Blaine County Commissioner Larry Schoen doesn’t think the state would have had the resources to save Hailey and Ketchum from the massive Beaver Creek Fire.
He’s also worried that Blaine County and all Idaho counties would turn out big losers if the federal in lieu of taxes and Secure Rural Schools and Community Self-Determination Act payments end if the federal government turns over its land in Idaho to the state.
But in the Idaho Association of Counties vote on the issue Schoen lost as a resolution, which supported exploring federal transfer, passed. He says he didn’t get a fair chance to debate Idaho County Commissioner Jim Chmelik before the association in committee and before the entire group.
“That was very frustrating to me,” Schoen said.
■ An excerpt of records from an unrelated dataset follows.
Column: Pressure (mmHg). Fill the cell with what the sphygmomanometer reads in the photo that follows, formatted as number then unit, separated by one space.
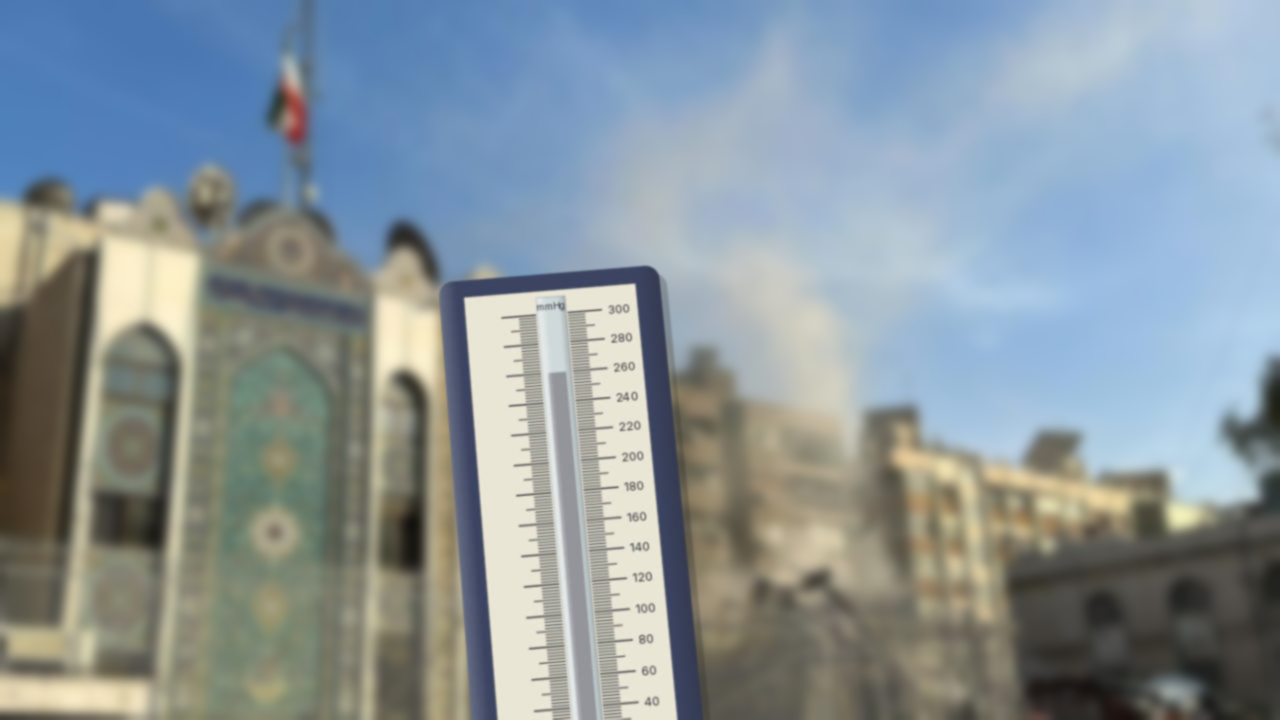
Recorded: 260 mmHg
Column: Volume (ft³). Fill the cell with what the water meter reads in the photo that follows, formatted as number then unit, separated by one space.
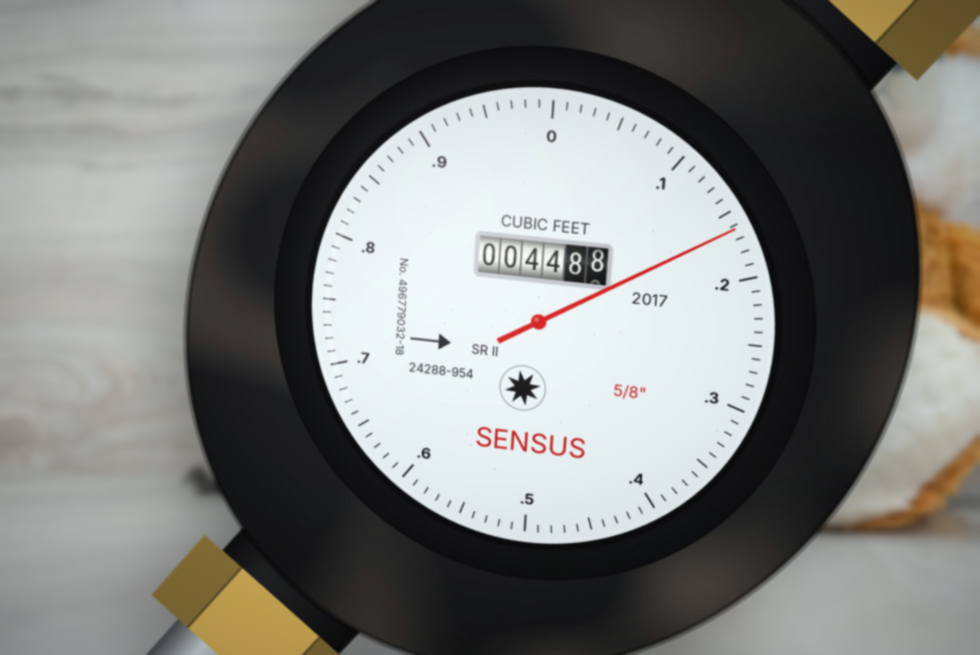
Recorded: 4488.16 ft³
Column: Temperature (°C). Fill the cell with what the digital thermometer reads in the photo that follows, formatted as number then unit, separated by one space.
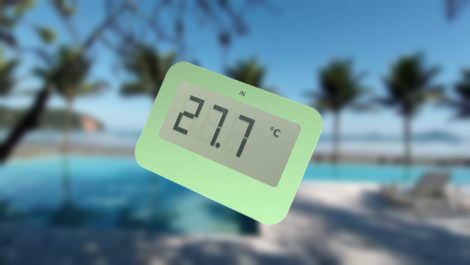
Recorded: 27.7 °C
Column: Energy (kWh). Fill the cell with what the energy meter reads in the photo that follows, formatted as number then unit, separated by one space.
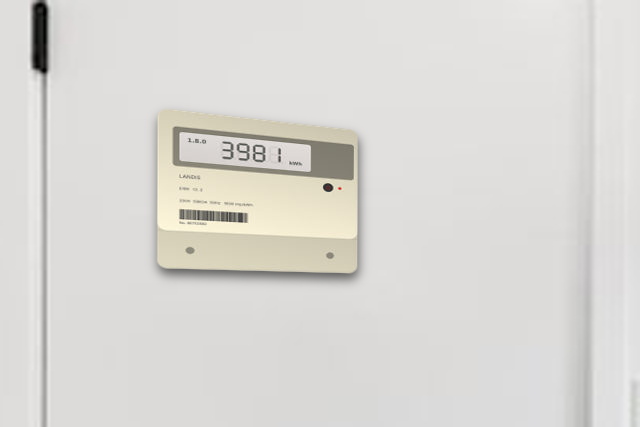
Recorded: 3981 kWh
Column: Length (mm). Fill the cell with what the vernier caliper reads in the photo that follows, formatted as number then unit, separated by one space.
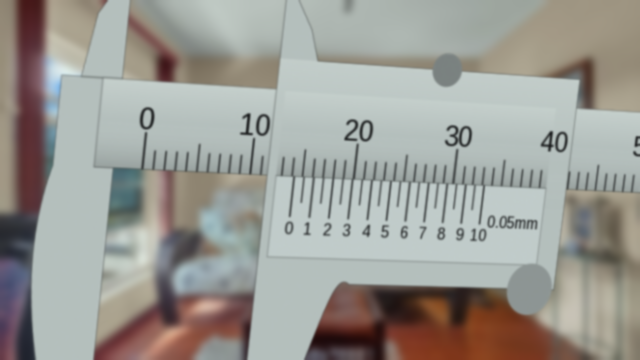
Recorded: 14.2 mm
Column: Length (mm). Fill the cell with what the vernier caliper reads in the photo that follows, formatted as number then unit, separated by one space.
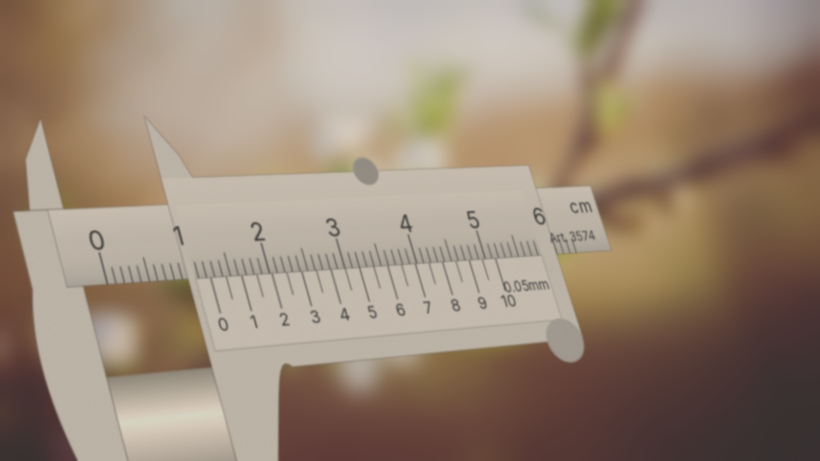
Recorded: 12.5 mm
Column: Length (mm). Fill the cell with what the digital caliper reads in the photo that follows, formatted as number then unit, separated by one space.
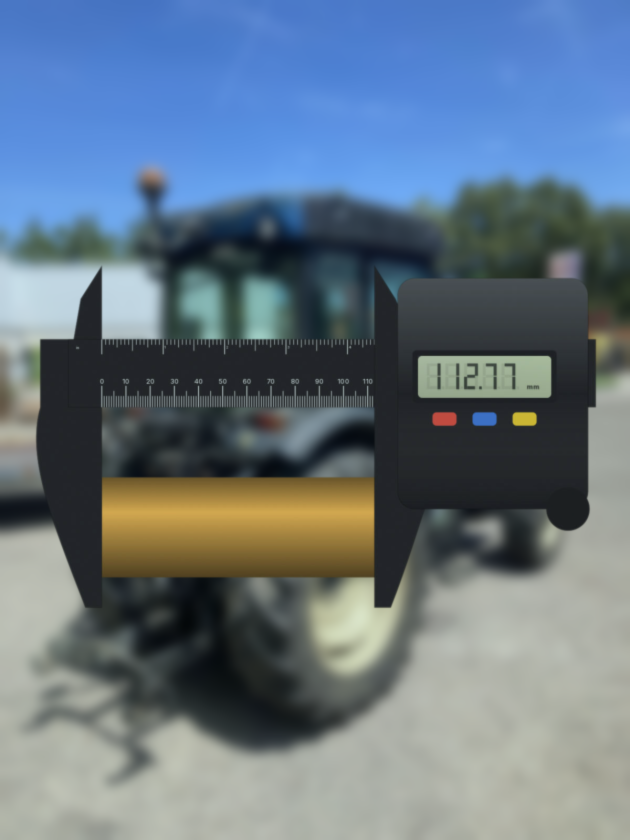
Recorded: 112.77 mm
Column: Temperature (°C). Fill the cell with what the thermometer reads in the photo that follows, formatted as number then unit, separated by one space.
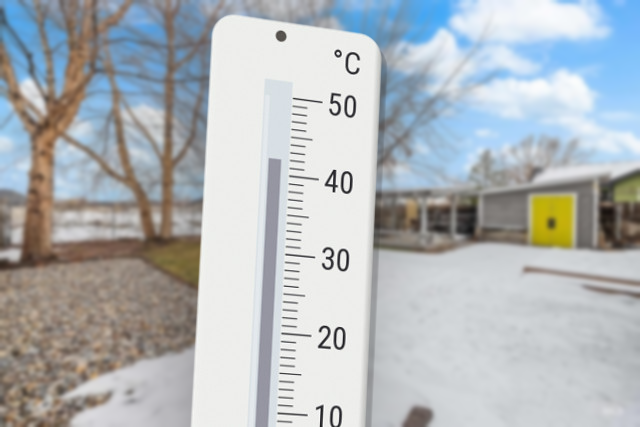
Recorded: 42 °C
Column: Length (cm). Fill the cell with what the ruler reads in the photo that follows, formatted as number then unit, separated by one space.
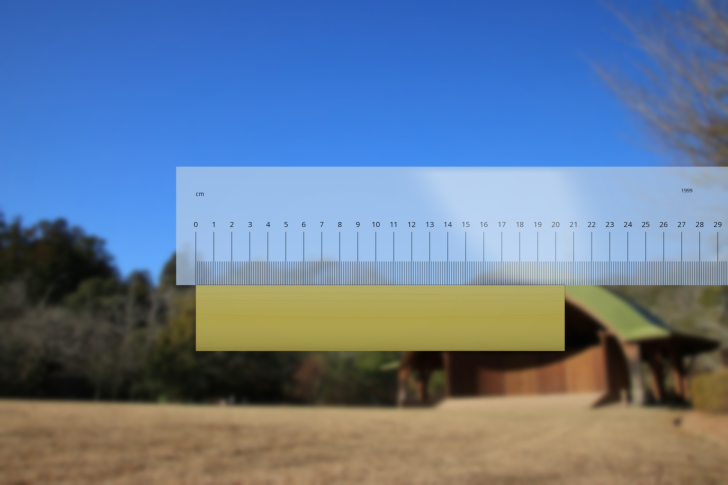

And once again, Schoen, who is a Democrat, says he’s getting shortchanged.
Chmelik is one of the most passionate promoters of Utah Rep. Ken Ivory’s proposal to demand that the federal government give up title to all federal lands it holds in western states. He is on the agenda Dec. 4 to share a half hour to speak to the Idaho Legislature’s Interim Public Land Committee studying the issue with Valley County Commissioner Gordon Cruickshank.
Cruickshank is promoting the idea of the federal government turning over management of up to 200,000 acres of federal forest lands to a trust appointed by Idaho Gov. Butch Otter with the proceeds of logging going to the counties. The federal government would keep ownership and still have to pay to fight fires.
Since both are from timber counties, Schoen thinks the committee should hear another view as it studies the issues. “They have no one from the southern counties,” Schoen said.
Schoen contacted his legislator, Democratic Sen. Michelle Stennett of Ketchum, who serves on the committee and thought initially he would be on a panel with the two other commissioners. But she was told that Schoen could speak during the time set aside for public testimony.
Stennett said she asked Co-chairman Sen. Chuck Winder to allow Schoen more time when he speaks during the one hour, twenty minutes scheduled for public testimony.
“I just wanted to make sure it’s been even-handed,” Stennett, the Senate minority leader said.
I called Winder for his comment but he hasn’t called me back yet.